We ended up coming back to KTM’s Durbar Square with our volunteer group.  For that visit (the director) Rajesh asks one or two people to serve as tour guides for the others.  K and I volunteered, and after a little more research could talk about the small temple to Narayan, whose primary statue was stolen in 1766, and had not been replaced by 1768 when the city was conquered, so the conqueror just filled the void with his own choice, Bhagwati.

And could point out the elaborately carved balcony where the royal family used to watch festivals, back when there was a royal family (Nepal’s monarchy was abolished in 2008).
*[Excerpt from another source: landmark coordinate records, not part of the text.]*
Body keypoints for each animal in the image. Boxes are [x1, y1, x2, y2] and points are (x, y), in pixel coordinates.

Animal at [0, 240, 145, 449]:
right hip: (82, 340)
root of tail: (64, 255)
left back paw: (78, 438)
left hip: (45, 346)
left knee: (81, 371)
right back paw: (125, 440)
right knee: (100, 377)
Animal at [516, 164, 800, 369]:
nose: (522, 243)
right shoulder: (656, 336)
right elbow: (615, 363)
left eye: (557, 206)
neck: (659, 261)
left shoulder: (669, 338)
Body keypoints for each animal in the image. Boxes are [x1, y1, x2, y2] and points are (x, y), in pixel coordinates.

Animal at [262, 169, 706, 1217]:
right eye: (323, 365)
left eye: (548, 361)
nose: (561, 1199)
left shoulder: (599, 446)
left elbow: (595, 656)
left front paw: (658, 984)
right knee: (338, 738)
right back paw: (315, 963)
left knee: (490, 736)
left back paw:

And about the theory that the famous erotic carvings on the roof struts of many temples may be intended to protect the structure from lightning, since the goddess of it is a shy female, so she would be too embarrassed to visit a structure with such explicit images.  (I think this was made up to please tourists.  I find it more likely that they just liked sex, or even wanted to inform the masses, the world’s first self-help books.  And given that at least one temple in Bhaktapur shows elephants doing it in basically the missionary position, I think they were also just entertaining themselves.)

And the smaller square in the corner, closed most of the year, where in 1846 a prince massacred most of the royal family, paving the way (in blood) for the corrupt and selfish Rana pseudo-dynasty that ruled and neglected Nepal for the next 101 years.  Every year they sacrifice 100’s of buffalo and goats there during Dashain (which begins in a couple weeks).  (There was another royal massacre in 2001, in case that sounds familiar.)
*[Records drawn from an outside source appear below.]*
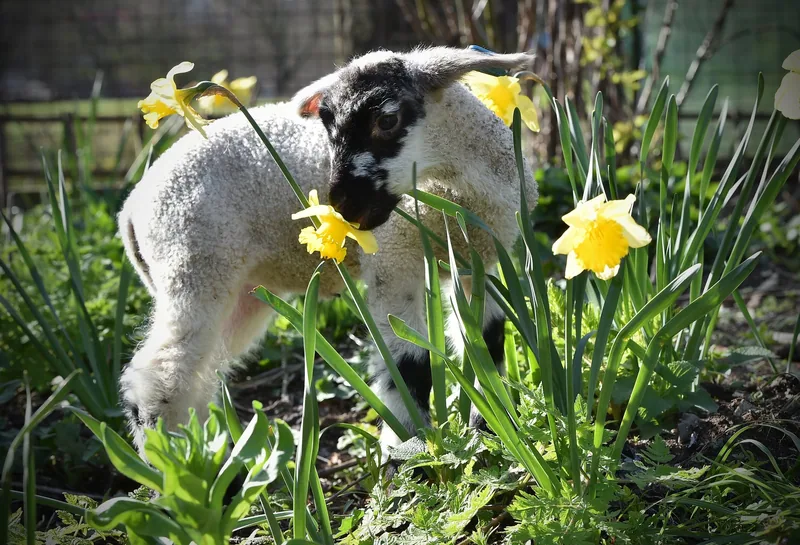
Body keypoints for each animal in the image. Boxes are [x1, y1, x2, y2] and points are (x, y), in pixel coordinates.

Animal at [118, 46, 538, 453]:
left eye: (387, 121)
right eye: (326, 124)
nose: (342, 206)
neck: (456, 194)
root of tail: (131, 208)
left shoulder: (479, 261)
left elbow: (488, 342)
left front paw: (493, 428)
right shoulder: (393, 260)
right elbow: (409, 362)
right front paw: (411, 450)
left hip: (237, 290)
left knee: (198, 377)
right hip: (192, 263)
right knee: (159, 377)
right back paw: (174, 464)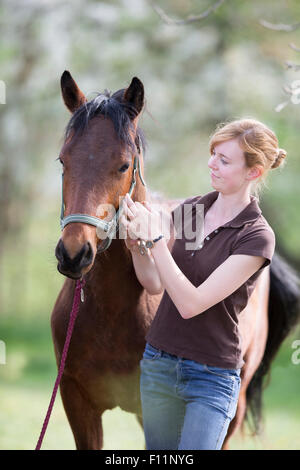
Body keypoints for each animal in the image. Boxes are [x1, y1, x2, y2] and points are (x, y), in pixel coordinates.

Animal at [51, 71, 300, 450]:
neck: (112, 311)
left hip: (234, 406)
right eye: (64, 160)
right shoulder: (78, 403)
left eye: (123, 164)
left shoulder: (153, 407)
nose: (74, 254)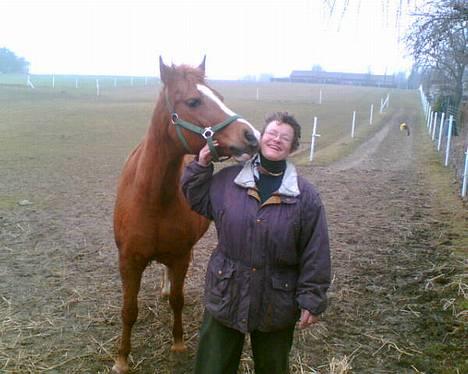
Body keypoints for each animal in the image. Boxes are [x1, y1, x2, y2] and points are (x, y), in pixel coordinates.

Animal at [113, 57, 260, 372]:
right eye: (193, 101)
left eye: (220, 96)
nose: (252, 136)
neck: (153, 199)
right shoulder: (128, 261)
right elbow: (129, 310)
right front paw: (121, 359)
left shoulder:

And that the temple with the often-photographed statues of Shiva and his consort Parvati looking out the window, may actually be built on a much older platform which was used for dances and other religious rites centuries beforehand.  I think it was during that anecdote that one of the Dutch girls stepped back and threw up in the street.

Nepal is cleaner than India, which is famous for giving all tourists a case of “Delhi Belly”, but a lot of visitors to Nepal still get a case of the Kathmandu Quickstep.  Luckily for the Dutchling, hers was coming out the top that afternoon.  She was embarrassed, the locals were pretty uninterested, and I realized that if you are going to throw up in a UNESCO World Heritage Site, this is the one to do it in.  It fit right in.

Here's Chico again, the massive Maju Deval on the left and rickshaws behind, trying to make a buck in Nepal.  So much beauty, so much poverty; so much nobility and desperation and more world than we can ever hope to know.